In the data below, find the line that contains "## Supplement" and the line that contains "My project investigated". Copy both, plus every line between them, exactly.

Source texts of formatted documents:
--------------------------------

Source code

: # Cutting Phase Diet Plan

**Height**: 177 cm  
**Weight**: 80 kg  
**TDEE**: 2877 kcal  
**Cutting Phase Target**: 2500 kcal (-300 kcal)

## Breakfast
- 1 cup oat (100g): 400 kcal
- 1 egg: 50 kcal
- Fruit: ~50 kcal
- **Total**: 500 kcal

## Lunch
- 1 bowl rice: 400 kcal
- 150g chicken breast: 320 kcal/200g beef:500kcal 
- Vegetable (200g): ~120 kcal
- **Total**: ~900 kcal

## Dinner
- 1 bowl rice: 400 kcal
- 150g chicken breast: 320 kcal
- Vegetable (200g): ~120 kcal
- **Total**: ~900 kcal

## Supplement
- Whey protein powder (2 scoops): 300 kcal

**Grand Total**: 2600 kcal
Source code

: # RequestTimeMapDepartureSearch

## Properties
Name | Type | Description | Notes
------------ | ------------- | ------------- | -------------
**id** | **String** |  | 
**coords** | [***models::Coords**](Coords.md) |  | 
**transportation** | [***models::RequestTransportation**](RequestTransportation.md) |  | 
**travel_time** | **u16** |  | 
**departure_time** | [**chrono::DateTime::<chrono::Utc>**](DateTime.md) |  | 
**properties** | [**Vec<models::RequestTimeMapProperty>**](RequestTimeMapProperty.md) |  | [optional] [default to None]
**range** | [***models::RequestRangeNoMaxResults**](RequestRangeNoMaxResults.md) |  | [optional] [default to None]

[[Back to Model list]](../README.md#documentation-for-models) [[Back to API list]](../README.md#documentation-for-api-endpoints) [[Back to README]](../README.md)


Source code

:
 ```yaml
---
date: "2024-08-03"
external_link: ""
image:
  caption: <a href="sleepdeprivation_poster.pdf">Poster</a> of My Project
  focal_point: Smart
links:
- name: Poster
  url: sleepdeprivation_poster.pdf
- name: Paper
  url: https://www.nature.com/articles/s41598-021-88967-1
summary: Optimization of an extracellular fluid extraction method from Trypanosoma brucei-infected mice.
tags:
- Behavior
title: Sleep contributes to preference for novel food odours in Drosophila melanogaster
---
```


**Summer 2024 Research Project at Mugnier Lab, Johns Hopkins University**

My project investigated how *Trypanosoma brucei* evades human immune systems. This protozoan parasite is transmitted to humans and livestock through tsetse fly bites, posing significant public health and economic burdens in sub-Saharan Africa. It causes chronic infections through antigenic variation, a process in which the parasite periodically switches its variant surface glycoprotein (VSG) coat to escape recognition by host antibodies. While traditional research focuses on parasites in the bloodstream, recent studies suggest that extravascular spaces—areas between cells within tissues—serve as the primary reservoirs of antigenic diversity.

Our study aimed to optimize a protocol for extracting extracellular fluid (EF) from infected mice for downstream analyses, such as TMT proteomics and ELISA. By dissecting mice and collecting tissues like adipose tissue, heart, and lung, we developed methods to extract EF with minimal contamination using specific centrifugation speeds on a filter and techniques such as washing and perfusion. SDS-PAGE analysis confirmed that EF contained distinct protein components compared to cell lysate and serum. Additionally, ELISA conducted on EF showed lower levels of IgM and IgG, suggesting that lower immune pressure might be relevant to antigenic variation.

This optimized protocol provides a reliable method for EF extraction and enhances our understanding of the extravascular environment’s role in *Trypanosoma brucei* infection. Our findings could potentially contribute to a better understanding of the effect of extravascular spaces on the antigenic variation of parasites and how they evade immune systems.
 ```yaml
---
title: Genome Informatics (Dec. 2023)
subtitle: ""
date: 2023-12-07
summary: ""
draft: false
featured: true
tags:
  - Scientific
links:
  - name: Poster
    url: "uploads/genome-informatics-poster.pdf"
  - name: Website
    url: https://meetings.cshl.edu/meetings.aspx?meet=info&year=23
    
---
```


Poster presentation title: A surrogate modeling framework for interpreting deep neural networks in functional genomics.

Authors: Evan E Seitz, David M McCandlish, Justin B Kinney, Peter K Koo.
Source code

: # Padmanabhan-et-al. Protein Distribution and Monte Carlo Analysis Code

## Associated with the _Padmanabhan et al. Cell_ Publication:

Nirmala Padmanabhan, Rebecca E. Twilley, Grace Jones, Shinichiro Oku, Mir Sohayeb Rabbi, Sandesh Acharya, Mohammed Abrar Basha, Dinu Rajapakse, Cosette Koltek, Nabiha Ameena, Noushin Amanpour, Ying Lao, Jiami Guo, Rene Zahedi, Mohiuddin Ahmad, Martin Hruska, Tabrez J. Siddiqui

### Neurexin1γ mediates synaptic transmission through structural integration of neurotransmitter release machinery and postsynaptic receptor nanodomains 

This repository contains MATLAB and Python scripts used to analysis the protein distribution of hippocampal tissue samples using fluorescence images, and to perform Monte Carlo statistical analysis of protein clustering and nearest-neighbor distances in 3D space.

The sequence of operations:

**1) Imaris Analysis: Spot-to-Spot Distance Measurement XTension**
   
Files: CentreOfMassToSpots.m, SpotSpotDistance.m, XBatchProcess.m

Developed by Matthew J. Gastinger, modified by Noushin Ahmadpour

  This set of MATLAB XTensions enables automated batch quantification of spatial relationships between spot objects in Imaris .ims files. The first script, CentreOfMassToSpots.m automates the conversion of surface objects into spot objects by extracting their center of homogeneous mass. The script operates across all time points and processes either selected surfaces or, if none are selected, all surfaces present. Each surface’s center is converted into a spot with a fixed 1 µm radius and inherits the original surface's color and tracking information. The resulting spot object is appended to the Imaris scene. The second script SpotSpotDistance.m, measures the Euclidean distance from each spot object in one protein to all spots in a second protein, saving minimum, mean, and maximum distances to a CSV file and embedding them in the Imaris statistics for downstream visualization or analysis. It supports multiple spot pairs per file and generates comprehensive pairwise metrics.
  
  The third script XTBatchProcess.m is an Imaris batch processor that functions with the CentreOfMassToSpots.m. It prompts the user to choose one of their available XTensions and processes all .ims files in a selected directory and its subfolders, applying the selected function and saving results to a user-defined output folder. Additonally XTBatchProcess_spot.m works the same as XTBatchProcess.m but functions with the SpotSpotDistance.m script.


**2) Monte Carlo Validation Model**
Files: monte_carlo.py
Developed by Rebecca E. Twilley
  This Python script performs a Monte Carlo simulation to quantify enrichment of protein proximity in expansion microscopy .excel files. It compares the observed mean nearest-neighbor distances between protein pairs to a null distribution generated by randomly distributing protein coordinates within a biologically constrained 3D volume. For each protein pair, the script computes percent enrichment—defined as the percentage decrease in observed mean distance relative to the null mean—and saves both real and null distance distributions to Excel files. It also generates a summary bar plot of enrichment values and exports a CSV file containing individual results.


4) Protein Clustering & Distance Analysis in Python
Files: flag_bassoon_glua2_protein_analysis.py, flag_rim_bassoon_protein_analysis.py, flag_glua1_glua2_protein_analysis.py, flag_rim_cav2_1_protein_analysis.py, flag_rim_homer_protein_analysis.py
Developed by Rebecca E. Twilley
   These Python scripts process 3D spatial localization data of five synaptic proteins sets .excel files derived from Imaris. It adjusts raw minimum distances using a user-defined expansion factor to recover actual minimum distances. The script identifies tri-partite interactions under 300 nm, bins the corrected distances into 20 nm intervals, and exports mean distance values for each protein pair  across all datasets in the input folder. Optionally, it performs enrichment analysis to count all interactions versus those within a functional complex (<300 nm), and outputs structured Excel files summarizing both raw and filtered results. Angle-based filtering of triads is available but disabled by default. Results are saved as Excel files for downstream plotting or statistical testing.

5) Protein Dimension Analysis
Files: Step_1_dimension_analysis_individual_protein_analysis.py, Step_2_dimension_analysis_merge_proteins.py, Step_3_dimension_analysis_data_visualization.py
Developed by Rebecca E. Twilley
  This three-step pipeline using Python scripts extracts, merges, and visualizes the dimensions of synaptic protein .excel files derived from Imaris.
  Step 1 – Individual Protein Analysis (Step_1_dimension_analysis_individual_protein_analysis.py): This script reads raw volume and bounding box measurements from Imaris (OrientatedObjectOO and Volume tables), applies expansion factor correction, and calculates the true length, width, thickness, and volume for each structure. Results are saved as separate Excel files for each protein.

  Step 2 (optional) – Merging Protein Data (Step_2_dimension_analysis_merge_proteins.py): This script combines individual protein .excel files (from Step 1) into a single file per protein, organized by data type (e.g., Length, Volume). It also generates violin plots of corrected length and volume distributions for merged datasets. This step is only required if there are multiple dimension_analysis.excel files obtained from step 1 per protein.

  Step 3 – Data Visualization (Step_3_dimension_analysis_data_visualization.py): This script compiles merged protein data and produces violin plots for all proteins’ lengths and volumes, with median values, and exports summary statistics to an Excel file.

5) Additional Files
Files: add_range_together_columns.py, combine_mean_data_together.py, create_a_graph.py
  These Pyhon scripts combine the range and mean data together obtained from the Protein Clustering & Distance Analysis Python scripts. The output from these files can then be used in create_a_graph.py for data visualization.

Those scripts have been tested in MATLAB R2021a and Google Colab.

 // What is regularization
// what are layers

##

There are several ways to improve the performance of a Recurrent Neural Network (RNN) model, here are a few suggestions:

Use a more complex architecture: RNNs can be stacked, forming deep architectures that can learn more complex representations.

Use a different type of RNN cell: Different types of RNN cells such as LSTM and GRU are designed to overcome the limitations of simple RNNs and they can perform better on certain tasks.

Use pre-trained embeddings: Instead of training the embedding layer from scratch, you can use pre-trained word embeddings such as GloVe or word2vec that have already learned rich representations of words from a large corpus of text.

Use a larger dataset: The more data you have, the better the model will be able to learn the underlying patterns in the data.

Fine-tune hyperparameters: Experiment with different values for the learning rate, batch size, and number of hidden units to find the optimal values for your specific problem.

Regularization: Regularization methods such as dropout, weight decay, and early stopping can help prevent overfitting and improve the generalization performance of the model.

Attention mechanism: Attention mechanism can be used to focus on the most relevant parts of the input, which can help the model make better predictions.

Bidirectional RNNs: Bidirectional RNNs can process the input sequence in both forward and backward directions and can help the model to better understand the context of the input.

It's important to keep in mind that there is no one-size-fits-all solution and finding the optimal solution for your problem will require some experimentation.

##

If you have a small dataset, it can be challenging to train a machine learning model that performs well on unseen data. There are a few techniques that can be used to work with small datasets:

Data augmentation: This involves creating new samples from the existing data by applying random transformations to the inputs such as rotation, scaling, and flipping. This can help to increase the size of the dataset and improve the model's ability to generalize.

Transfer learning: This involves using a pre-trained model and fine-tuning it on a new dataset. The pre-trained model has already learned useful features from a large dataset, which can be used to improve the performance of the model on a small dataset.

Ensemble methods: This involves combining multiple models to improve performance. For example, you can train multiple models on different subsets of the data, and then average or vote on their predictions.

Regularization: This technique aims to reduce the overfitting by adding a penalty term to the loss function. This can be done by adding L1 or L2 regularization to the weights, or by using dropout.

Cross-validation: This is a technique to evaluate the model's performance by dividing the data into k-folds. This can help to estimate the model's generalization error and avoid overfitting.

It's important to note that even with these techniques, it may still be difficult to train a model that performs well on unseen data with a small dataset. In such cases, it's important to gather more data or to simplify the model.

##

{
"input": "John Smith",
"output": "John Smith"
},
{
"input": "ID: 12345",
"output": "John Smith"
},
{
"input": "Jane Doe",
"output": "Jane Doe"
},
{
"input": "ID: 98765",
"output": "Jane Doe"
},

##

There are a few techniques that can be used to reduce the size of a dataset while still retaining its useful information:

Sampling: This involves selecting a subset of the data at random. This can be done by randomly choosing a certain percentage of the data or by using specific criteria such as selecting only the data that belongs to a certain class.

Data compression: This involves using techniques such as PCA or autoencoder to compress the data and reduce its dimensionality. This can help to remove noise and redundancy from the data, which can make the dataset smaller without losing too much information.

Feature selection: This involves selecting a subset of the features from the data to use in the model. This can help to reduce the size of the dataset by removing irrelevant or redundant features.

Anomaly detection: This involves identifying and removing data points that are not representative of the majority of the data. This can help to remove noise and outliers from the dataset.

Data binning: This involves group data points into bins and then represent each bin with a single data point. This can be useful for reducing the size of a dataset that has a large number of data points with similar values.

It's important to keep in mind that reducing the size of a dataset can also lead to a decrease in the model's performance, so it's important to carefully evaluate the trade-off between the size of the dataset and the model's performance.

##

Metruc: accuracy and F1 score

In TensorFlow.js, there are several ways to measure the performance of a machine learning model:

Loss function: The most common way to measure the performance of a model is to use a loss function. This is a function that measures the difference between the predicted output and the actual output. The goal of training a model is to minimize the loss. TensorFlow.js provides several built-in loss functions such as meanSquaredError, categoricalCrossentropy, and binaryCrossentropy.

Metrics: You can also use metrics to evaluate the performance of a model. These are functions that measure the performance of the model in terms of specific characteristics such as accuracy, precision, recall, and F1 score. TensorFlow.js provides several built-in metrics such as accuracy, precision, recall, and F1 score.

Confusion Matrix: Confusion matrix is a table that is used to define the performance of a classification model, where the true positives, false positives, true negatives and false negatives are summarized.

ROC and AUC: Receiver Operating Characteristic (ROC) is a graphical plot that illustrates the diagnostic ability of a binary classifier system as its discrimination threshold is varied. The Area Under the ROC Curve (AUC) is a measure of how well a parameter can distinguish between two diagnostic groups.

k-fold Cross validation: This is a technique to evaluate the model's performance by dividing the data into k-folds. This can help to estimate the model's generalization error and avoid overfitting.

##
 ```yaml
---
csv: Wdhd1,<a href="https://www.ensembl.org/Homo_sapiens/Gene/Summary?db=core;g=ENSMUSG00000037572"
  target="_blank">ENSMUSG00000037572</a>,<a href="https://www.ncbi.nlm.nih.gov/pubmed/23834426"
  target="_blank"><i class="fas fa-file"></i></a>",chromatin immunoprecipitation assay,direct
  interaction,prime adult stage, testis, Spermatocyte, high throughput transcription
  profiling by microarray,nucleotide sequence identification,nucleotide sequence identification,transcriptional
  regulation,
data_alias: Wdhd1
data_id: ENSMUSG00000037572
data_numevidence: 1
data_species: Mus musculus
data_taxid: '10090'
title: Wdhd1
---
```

--------------------------------

__RESULT OF THIS EXERCISE__:
## Supplement
- Whey protein powder (2 scoops): 300 kcal

**Grand Total**: 2600 kcal
Source code

: # RequestTimeMapDepartureSearch

## Properties
Name | Type | Description | Notes
------------ | ------------- | ------------- | -------------
**id** | **String** |  | 
**coords** | [***models::Coords**](Coords.md) |  | 
**transportation** | [***models::RequestTransportation**](RequestTransportation.md) |  | 
**travel_time** | **u16** |  | 
**departure_time** | [**chrono::DateTime::<chrono::Utc>**](DateTime.md) |  | 
**properties** | [**Vec<models::RequestTimeMapProperty>**](RequestTimeMapProperty.md) |  | [optional] [default to None]
**range** | [***models::RequestRangeNoMaxResults**](RequestRangeNoMaxResults.md) |  | [optional] [default to None]

[[Back to Model list]](../README.md#documentation-for-models) [[Back to API list]](../README.md#documentation-for-api-endpoints) [[Back to README]](../README.md)


Source code

:
 ```yaml
---
date: "2024-08-03"
external_link: ""
image:
  caption: <a href="sleepdeprivation_poster.pdf">Poster</a> of My Project
  focal_point: Smart
links:
- name: Poster
  url: sleepdeprivation_poster.pdf
- name: Paper
  url: https://www.nature.com/articles/s41598-021-88967-1
summary: Optimization of an extracellular fluid extraction method from Trypanosoma brucei-infected mice.
tags:
- Behavior
title: Sleep contributes to preference for novel food odours in Drosophila melanogaster
---
```


**Summer 2024 Research Project at Mugnier Lab, Johns Hopkins University**

My project investigated how *Trypanosoma brucei* evades human immune systems. This protozoan parasite is transmitted to humans and livestock through tsetse fly bites, posing significant public health and economic burdens in sub-Saharan Africa. It causes chronic infections through antigenic variation, a process in which the parasite periodically switches its variant surface glycoprotein (VSG) coat to escape recognition by host antibodies. While traditional research focuses on parasites in the bloodstream, recent studies suggest that extravascular spaces—areas between cells within tissues—serve as the primary reservoirs of antigenic diversity.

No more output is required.